» **Page text**:
# bike insurance



## nudda (Oct 28, 2008)

The cheapest I get for my bike is 679 TPFT
im a new rider and the bike is a 600c supersports.
It's with bike devil.

Has anyone been with them? Can someone recommend another to try a quote with?

Thanks


----------



## kings.. (Aug 28, 2007)

never heard of them! try Ebike or bennetts or even suzuki bike insurance 0844 888 7575


----------



## Stumper (Apr 5, 2009)

Try H&R, Devitts or The Bike Insurer.

Failing that, look on somewhere like Londonbikers.com and look in their directory and work your way through the different companies. 
Have you checked to see what difference having an alarm or tracker will make to it?

£679 TPF+T doesn't sound too bad TBH.


----------



## nudda (Oct 28, 2008)

Thanks Chaps.

Just went through the policy for the 679 one and the excess is 600 total and they will not pay for any damage costing <600 so not the best insurance to be honest.

Will have to look through. Can anyone please scan the correct page of a mag in of insurers that I can trawl through ? Sorry, I sound like a right scrooge but dont have time to get a mag


----------



## Nanoman (Jan 17, 2009)

I use thebikeinsurer. If it's TPFT then you're unlikely to have damage under £600 are you not?
Do a comparison and research the top 5 to compare excess etc. You should be able to get cover for riding other bikes as well.


----------



## sfstu (Aug 3, 2010)

» **Information supplied**:

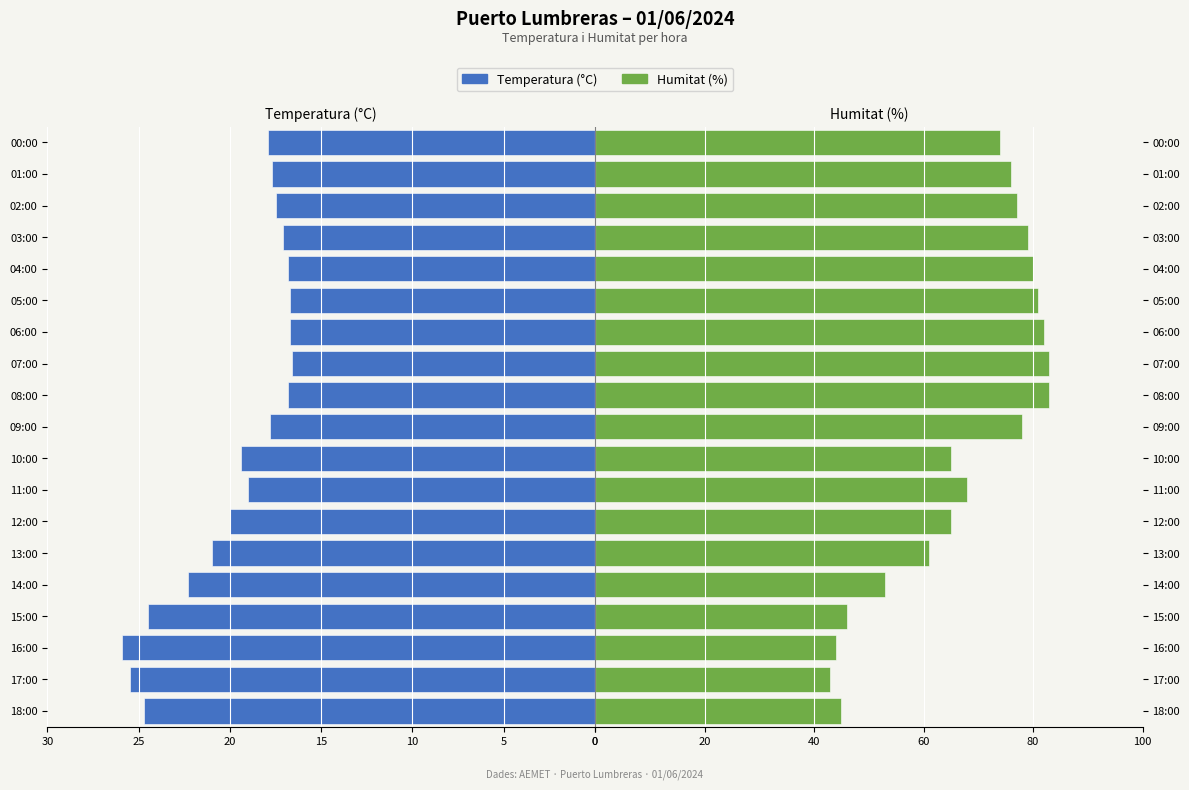

Is the value of Temperatura (°C) at 07:00 greater than the value of Humitat (%) at 08:00?

No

» **Requirement 1**: In the bike insurance thread above the data, revise everything from "Have you checked" down to "to be honest.", putting "immobilizer" wherever "tracker" appears.
» **Requirement 2**: Name every insurance company that other members of the bike insurance thread suggest as an alternative to the one the first poster used.
» **Requirement 3**: Resume the bike insurance thread that precedes the data, writing on from its final line.

» **Task answer 1**:
Have you checked to see what difference having an alarm or immobilizer will make to it?

£679 TPF+T doesn't sound too bad TBH.


----------



## nudda (Oct 28, 2008)

Thanks Chaps.

Just went through the policy for the 679 one and the excess is 600 total and they will not pay for any damage costing <600 so not the best insurance to be honest.

» **Task answer 2**: Ebike, Bennetts, Suzuki Bike Insurance, H&R, Devitts, The Bike Insurer

» **Task answer 3**:
carole nash always been good for me, especially 1st time with em or coming back to em from somewhere else...?:thumb:
rgds stu


----------



## nudda (Oct 28, 2008)

sfstu said:


> carole nash always been good for me, especially 1st time with em or coming back to em from somewhere else...?:thumb:
> rgds stu


called them - they wont insure me full stop lol


----------



## sjj84 (May 8, 2010)

Try CIA insurance. If you are going TPF&T then they'll not pay out for any damage to your bike anyway. MCE Insurance are usually pretty cheap, their customer service leaves a lot to be desired though.


----------



## chrisc (Jun 15, 2008)

have you bought a bike book yet?


----------



## chillly (Jun 25, 2009)

Nudda i was paying £376 for a blade fully comp. And thats with full no claims and im old

So £679 for tpft for a new young rider sounds right. Buy a bike mag and go through 5 or 6. But you will get about the same within a few quid.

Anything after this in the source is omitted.